Besides inflation, as we wrote on Wednesday, the other more dangerous risk there is in mass money printing, is trade war. China, which happens to own most of America’s debt, issued this stern response to the Fed’s action yesterday: “As long as the world exercises no restraint in issuing global currencies such as the dollar … then the occurrence of another crisis is inevitable, as quite a few wise Westerners lament.”

Once the world abandons the dollar as its reserve currency—and make no mistake, that is where this is headed: The U.S. economy is finished.

On Wednesday, Republican Sen. Judd Gregg, from New Hampshire, said on cnbc that if the U.S. didn’t reduce deficit spending and pay down its debt, we will end up just like Greece. “Our status as a nation is threatened by what we’ve got coming at us in the area of deficit and debt. And it’s only a few more years, at the most, that we have to work with here before the market says, Sorry, your currency is something we cannot continue to defend.”

Senator Gregg, who serves as a ranking member of the Senate Budget Committee, decided not to seek reelection this year, after serving 30 years as an elected official. “It’s time for me to move on,” he said during a television interview yesterday. Perhaps he knows there is little else that can be done to address the problem—except sound the alarm.

No Hope in Man

After the midterm elections of 2006, when the antiwar movement powered a Democratic takeover of Congress, we wrote that the “election results prove we are witnessing the demise of American global leadership. President Bush will not be able to accomplish anything of substance again.”

The same could be written about the latest election cycle. This time around, concerns about the economy were roughly twice as important as any other of the many problems facing America at home and abroad. And just like the last two election cycles, Americans voted for another dramatic shift to the other side of the political pendulum.

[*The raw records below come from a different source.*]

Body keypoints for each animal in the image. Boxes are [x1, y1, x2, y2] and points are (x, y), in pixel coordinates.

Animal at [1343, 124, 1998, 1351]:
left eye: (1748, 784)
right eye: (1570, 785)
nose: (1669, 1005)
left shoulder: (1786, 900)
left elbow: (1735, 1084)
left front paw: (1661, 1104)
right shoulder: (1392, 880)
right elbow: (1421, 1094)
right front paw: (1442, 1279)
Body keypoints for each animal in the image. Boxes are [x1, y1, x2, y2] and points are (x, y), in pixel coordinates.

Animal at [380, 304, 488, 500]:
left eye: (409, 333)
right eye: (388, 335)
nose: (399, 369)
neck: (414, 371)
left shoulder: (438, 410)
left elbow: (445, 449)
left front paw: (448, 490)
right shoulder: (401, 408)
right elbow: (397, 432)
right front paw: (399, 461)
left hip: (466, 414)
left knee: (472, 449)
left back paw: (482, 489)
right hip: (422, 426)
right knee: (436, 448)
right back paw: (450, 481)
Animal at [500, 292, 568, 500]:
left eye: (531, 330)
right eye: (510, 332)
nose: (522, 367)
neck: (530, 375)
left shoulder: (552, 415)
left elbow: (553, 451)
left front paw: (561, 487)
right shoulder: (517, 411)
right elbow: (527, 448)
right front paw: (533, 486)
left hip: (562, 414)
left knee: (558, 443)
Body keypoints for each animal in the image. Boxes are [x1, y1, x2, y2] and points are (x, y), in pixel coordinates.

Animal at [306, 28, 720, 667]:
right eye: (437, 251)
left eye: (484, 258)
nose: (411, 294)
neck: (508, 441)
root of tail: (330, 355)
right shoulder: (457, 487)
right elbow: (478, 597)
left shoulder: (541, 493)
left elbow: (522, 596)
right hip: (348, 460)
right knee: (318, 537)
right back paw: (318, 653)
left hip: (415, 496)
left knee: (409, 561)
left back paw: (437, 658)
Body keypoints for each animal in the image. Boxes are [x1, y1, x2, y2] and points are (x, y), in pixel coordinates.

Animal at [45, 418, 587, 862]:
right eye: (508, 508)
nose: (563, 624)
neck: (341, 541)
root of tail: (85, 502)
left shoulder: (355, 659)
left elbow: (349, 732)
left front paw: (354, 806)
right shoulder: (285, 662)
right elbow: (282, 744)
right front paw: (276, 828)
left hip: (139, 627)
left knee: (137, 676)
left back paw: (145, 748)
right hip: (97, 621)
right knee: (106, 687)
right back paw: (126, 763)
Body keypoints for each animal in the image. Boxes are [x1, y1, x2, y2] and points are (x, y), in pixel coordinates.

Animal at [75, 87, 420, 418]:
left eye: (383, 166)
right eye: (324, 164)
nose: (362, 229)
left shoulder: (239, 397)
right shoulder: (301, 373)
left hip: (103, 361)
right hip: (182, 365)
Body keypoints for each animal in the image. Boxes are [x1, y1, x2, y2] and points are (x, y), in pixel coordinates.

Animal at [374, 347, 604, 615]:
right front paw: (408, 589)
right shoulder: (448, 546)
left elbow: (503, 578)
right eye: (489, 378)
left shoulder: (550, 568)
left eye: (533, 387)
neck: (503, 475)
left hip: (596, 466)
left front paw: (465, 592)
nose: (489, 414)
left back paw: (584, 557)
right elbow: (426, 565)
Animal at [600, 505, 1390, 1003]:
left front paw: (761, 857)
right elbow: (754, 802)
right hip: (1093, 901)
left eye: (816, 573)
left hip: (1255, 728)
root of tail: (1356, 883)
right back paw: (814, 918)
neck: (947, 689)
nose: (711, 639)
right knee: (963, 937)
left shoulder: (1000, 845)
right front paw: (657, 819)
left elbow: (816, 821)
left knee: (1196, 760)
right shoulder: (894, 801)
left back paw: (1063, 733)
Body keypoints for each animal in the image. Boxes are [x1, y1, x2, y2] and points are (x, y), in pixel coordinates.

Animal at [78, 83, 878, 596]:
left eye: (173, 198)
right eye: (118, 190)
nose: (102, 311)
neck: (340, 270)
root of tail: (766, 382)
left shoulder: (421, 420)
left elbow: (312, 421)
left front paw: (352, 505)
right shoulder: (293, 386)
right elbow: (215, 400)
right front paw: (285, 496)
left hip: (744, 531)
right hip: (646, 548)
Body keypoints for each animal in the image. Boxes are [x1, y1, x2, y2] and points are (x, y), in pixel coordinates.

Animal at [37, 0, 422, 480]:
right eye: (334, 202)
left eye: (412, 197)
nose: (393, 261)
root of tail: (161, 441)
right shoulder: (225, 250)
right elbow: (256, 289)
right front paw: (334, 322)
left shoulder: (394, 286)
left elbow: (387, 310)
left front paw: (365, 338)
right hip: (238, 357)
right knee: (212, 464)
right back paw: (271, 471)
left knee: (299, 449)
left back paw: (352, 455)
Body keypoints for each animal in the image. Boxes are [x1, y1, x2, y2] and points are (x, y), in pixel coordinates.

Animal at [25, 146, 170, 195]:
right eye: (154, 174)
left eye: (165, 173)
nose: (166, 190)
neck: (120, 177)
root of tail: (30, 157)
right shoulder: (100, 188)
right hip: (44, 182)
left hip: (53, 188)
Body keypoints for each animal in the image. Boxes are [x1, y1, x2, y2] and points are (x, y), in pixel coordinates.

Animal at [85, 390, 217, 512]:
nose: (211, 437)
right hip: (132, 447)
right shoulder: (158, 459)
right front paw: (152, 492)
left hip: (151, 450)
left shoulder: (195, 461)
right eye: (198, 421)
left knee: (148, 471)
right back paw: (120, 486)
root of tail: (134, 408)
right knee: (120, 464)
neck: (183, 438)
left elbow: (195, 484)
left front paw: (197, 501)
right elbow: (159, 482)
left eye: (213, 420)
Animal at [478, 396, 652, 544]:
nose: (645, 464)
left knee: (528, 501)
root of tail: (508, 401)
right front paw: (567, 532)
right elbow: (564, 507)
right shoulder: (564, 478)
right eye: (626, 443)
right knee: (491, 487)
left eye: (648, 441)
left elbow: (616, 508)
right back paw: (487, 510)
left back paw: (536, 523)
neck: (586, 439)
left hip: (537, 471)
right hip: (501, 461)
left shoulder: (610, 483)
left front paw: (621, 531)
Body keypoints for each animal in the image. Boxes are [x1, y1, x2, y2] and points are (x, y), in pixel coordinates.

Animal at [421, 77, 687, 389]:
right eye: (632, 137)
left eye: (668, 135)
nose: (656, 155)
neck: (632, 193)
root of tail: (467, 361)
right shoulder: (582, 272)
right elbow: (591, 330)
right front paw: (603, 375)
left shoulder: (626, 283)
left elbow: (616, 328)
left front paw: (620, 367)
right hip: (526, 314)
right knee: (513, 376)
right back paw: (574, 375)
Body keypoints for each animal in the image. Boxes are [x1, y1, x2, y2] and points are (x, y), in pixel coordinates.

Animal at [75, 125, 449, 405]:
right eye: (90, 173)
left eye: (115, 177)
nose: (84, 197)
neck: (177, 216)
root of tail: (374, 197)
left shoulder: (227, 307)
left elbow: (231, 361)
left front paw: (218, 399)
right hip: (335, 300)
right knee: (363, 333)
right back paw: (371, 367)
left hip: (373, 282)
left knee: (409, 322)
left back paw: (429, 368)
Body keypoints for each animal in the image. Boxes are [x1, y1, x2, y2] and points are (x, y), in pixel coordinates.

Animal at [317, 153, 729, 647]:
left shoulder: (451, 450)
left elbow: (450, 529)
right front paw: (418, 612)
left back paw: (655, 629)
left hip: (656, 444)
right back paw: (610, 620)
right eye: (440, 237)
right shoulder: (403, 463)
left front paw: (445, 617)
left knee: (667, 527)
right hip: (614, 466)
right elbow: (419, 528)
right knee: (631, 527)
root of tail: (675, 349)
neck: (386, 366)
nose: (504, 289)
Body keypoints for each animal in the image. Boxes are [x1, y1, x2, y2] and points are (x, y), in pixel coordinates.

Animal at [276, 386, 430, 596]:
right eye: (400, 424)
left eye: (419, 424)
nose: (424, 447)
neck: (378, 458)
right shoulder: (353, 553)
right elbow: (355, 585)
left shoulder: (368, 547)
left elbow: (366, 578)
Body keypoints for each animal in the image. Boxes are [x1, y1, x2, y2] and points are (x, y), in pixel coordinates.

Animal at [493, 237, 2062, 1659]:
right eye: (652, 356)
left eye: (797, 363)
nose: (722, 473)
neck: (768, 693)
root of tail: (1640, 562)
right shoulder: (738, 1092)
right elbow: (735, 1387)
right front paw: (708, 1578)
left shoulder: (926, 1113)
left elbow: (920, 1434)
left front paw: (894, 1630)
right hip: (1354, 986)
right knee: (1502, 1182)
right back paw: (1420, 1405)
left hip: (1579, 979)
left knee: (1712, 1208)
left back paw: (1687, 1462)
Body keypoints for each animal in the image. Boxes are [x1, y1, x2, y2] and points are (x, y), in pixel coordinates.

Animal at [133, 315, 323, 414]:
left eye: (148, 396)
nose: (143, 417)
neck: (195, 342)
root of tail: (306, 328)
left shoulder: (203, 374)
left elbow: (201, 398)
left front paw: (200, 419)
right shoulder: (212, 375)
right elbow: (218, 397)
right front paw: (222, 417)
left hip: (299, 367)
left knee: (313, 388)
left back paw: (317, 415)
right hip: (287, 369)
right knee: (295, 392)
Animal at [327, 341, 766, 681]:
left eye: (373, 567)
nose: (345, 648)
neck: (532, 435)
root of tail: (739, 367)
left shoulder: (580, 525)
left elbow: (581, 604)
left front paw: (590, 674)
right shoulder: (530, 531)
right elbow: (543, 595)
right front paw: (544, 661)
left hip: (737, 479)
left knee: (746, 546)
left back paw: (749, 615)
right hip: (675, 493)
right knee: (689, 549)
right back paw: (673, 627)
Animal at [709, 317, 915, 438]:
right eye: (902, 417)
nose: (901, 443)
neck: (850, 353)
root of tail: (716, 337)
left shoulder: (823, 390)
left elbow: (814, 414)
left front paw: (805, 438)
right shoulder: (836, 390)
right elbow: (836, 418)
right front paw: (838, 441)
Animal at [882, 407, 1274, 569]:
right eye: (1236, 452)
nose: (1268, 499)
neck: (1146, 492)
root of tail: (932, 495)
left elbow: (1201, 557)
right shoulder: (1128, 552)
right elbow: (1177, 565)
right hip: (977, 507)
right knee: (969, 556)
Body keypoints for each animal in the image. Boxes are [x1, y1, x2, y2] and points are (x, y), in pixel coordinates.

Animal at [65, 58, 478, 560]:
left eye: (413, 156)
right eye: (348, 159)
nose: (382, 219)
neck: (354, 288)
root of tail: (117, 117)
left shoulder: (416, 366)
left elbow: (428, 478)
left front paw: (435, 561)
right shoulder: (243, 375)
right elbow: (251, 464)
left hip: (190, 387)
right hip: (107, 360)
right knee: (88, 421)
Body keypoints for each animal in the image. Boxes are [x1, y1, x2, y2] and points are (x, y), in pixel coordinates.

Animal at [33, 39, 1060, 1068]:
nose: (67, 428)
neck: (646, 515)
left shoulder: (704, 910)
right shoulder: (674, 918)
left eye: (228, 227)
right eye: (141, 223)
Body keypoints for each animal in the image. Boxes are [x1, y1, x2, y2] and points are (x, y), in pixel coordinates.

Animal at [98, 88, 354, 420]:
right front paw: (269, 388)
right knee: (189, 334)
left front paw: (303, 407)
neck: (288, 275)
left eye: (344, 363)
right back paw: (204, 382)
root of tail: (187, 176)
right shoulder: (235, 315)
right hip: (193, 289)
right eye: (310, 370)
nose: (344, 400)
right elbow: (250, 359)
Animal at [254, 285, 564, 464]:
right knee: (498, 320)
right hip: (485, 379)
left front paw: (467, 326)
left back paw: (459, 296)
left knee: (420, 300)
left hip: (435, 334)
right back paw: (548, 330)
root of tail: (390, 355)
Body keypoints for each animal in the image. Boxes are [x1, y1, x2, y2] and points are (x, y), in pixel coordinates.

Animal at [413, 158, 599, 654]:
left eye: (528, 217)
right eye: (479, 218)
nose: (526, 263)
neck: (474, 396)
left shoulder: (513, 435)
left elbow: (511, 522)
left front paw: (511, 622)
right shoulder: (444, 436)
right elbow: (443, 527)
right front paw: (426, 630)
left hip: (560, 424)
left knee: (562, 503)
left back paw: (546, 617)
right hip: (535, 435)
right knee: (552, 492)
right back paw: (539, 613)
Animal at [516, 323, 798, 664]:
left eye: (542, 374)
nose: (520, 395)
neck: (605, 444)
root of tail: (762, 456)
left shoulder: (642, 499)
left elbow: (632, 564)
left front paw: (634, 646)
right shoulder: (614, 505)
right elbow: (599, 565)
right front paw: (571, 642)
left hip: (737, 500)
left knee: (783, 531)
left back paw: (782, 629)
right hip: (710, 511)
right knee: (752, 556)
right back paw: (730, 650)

After his senatorial victory on Tuesday night, Tea Party favorite Rand Paul told an elated crowd of supporters, “We’ve come to take our government back!” For all we know, Paul may have borrowed that line from then Senator Barack Obama, who vowed during a 2008 campaign rally to “bring both parties together to rein in their power so we can take our government back!”

Yes, change is again coming to Washington. But no amount of change in human government will fix what is already broken. Very soon now, we can expect the accelerating pace of prophetic events to fully expose the fact that mortal men cannot solve the colossal problems facing America.

Jeremiah 17 says it is a curse to place our faith and trust in men. There is no hope in man! Our only hope is in the great Creator God who will soon set up and establish His Kingdom to rule over all the Earth during the wonderful World Tomorrow.